La politica della JICA nel periodo esaminato da Reuters prevedeva che questo tipo di prestito avesse un tasso di interesse dello 0,1% e un periodo di rimborso di 40 anni.
Gli aiuti condizionati possono comportare costi aggiuntivi; di conseguenza i beneficiari non possono prendere in considerazione contraenti più economici. Nel 2001 l’OCSE ha raccomandato di porre fine a tali requisiti, citando un suo studio del 1991 – secondo il quale possono aumentare fino al 30% i costi per i Paesi beneficiari.
Saori Katada, esperta di politica estera giapponese presso l’Università della California del Sud, ha citato una ricerca accademica secondo la quale le aziende giapponesi, di solito, applicano prezzi più alti rispetto alle loro controparti dei Paesi vicini – come Cina, Corea o Taiwan.
“Forse la qualità è buona, ma è sempre molto costosa”, ha detto Katada.
Altri Paesi impongono spesso requisiti di assunzione simili per le sovvenzioni. I reporter hanno scoperto che il 18% di tutte le sovvenzioni legate al clima segnalate all’OCSE tra il 2015 e il 2020 prevedevano tali requisiti per tutte o parte delle sovvenzioni.
L’Unione Europea ha esteso a 4 miliardi di dollari le sovvenzioni che richiedevano ai beneficiari di assumere aziende o agenzie di determinati Paesi. Gli Stati Uniti hanno riportato 3 miliardi di dollari e la Germania 2,7 miliardi di dollari di sovvenzioni con vincoli simili.
Un portavoce del Ministero tedesco per la Cooperazione e lo Sviluppo Economico ha dichiarato che le sovvenzioni non richiedevano l’assunzione di aziende tedesche e che non esistesse una politica favorevole verso i fornitori nazionali. Ma spesso i Paesi beneficiari devono pagare l’agenzia tedesca per lo sviluppo internazionale (GIZ) per consulenze e altri servizi tecnici.

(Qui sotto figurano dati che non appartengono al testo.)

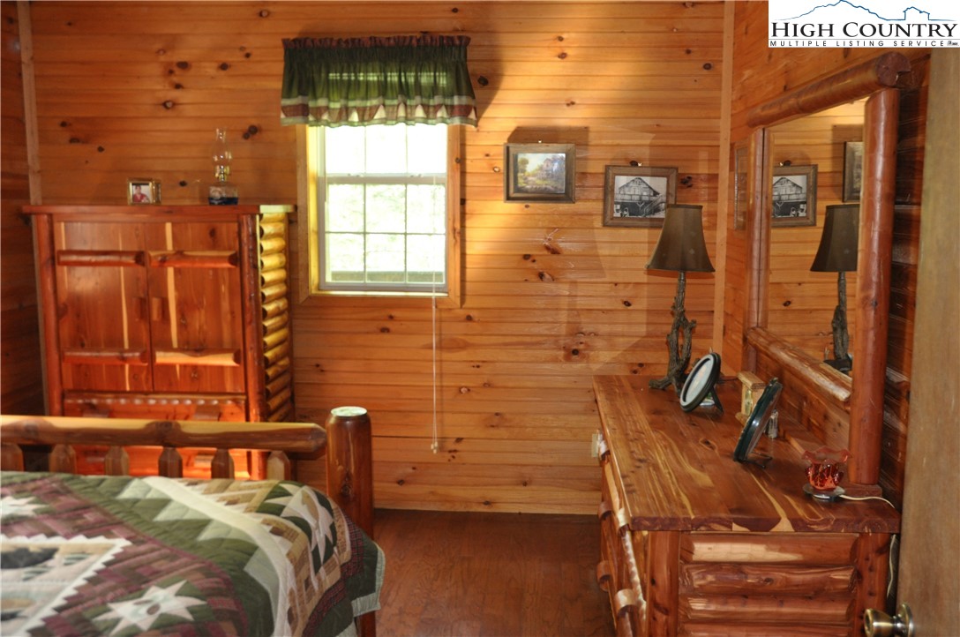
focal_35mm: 36
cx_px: 480
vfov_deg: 36.8
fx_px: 959
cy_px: 318
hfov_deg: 53.2
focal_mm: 24
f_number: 3.8
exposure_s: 1/10
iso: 800
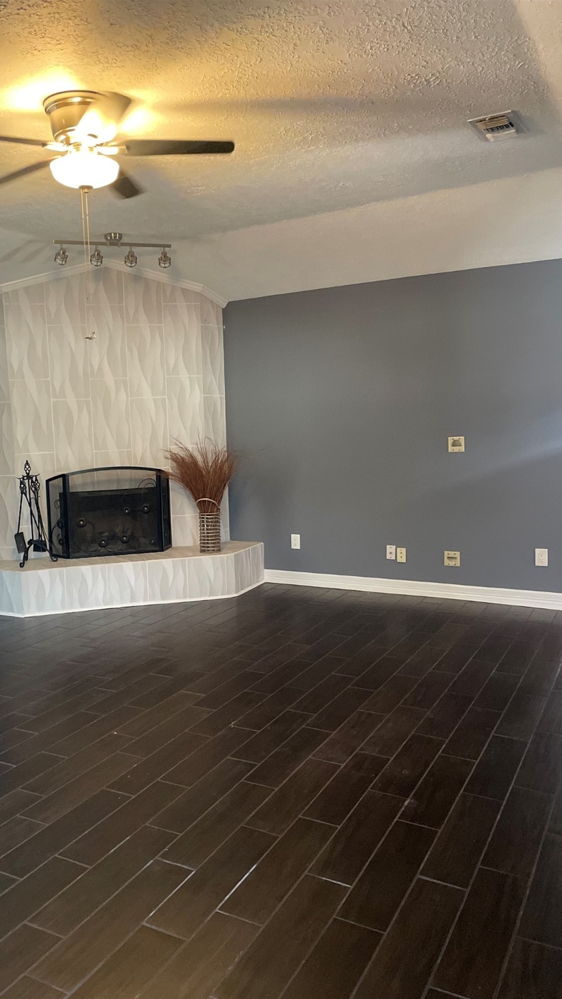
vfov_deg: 66.1
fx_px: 768
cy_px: 511
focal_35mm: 29
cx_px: 203
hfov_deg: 39.9
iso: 500
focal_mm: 4.2
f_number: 1.6
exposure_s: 1/60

Quasi tutti gli aiuti dell’Unione Europea dal 2021 sono stati esenti da tali requisiti di assunzione – ha dichiarato un portavoce dell’UE.
Tutti gli aiuti, indipendentemente da chi ottiene i contratti per svolgere il lavoro, vanno a beneficio dei Paesi destinatari, ha dichiarato un portavoce del Dipartimento di Stato americano. Il portavoce, inoltre, ha contestato l’idea che gli Stati Uniti abbiano imposto condizioni per le sovvenzioni – le quali hanno fatto rientrare 3 miliardi di dollari nella propria economia. L’aiuto potrebbe aver richiesto l’assunzione di aziende o agenzie di altri Paesi – non solo degli Stati Uniti -, ha detto il portavoce, che non ha offerto alcun esempio specifico.
I dati dell’OCSE indicano le aziende, le organizzazioni no-profit o le agenzie governative statunitensi come le principali entità che hanno ricevuto almeno l’80% delle sovvenzioni condizionate statunitensi per il clima – pari a 2,4 miliardi di dollari totali.
Questo “fa parte della stessa storia dei finanziamenti che vanno nella direzione sbagliata”, ha detto Kyte.